Hope becoming a number

I noticed very clear similarities between Jacqueline Woodson’s experience with the Civil Rights Movement and the historical time we are living in currently in regards to the Black Lives Matter Movement, the Trump administration, and the Coronavirus pandemic. There was a specific part that I read that resonated a lot with me which was when Hope was picked apart as suspicious and therefore intensely inspected by the police as the family was trying to visit their uncle in jail. Woodson writes an interesting quote here, “He is Hope Austin Woodson the Second, part of a long line of Woodsons-- doctors and lawyers and teachers-- but as quickly as THAT! He can become a number.” (Woodson 271). This is a common theme that I feel like I have heard a lot recently in the fight against police brutality towards black americans. After the killings of George Floyd, Ahmaud Arbery, Breonna Taylor, Elijah McClain, and so many more, I remember instagram being flooded with information on them as people.

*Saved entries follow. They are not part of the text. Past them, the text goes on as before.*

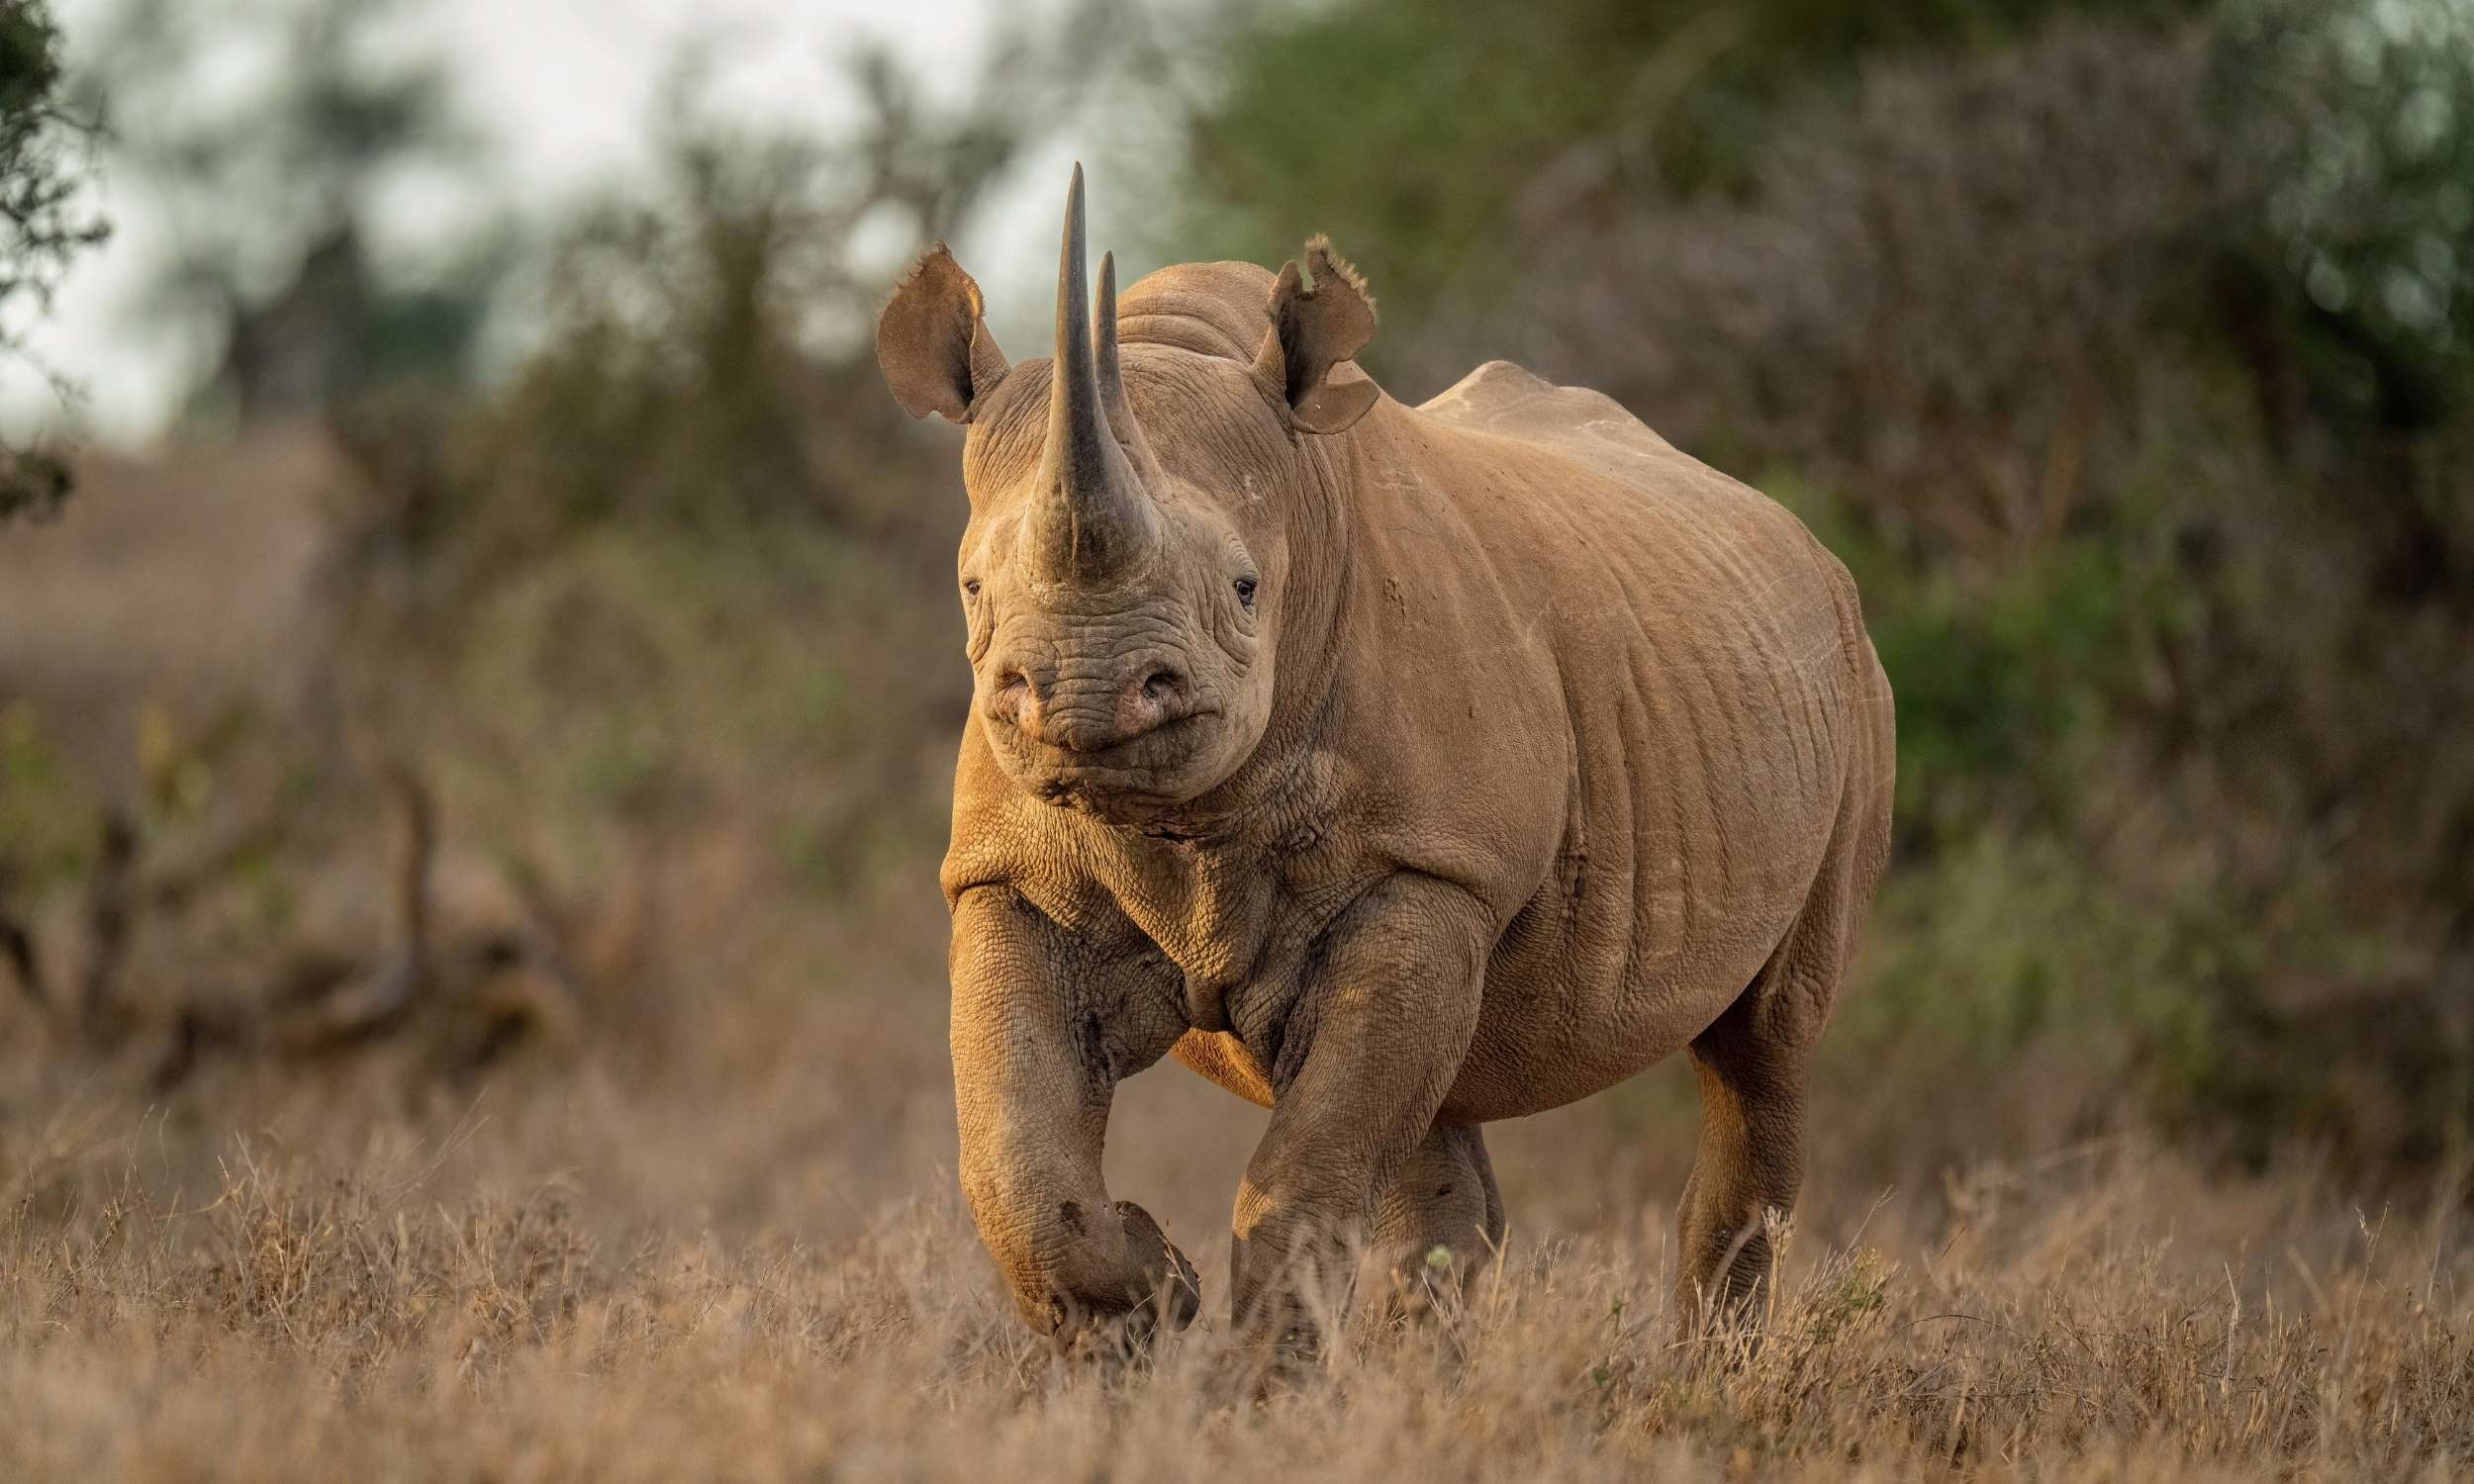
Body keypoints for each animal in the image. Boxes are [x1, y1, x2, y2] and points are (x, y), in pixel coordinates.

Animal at [875, 168, 1895, 1353]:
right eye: (972, 590)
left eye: (1245, 589)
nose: (1085, 695)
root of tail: (1799, 541)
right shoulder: (1009, 874)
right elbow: (1016, 1163)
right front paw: (1147, 1302)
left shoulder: (1428, 868)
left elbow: (1308, 1172)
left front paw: (1255, 1376)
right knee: (1437, 1121)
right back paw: (1426, 1369)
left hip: (1847, 680)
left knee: (1765, 1046)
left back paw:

We were able to learn about their lives, their families, things they had said and did during their lives, their professions, and the brutality of their murders. At different protests, there is a common chant, “Say Their Names”, and this is also a part of the push to see them as people, not just adding their lost lives to a number.

 Hope only being seen as a black man, and therefore suspicious, is an issue that is still very prevalent in America. I have noticed it has become very common for the administration to resort to numbers in order to downplay a crises. Another example, besides that of African Americans being killed at the hands of police officers, is in the Coronavirus pandemic. In an effort to compensate for the mishandling of this pandemic, the administration turned to numbers in comparison to other countries instead of acknowledging that those were important lives lost as well.